Joint position lists:

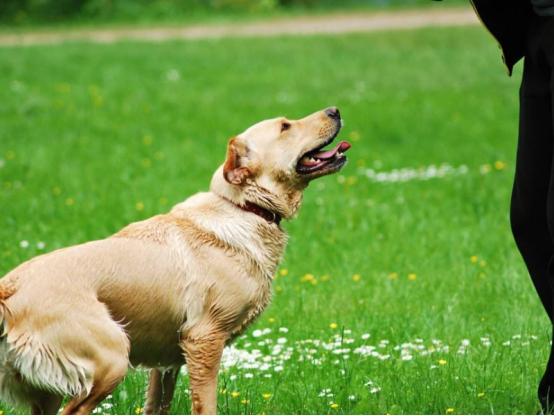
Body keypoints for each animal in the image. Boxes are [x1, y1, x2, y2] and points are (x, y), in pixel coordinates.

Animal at [0, 106, 350, 412]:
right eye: (285, 127)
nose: (334, 110)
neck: (244, 208)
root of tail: (9, 288)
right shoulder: (204, 340)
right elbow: (206, 406)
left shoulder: (167, 362)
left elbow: (157, 406)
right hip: (111, 359)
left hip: (49, 392)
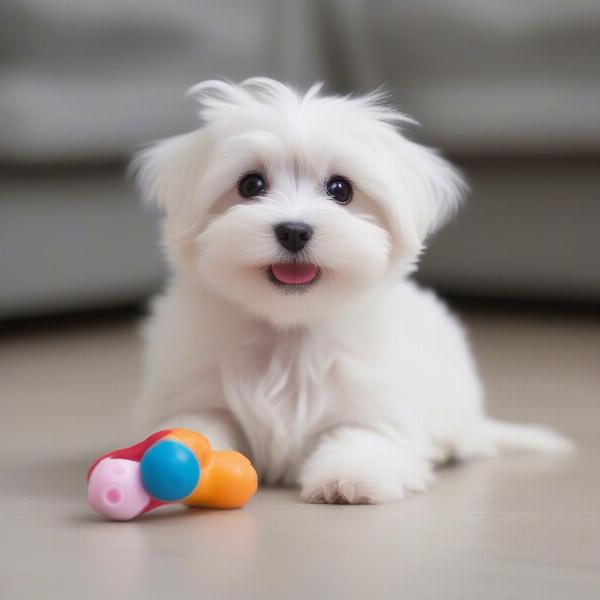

WHAT TO PRODUCE:
Only lines with the word "right" count here; copy every one from the records.

EXERCISE SOLUTION:
right eye: (285, 127)
right shoulder: (204, 340)
right elbow: (206, 406)
right hip: (111, 359)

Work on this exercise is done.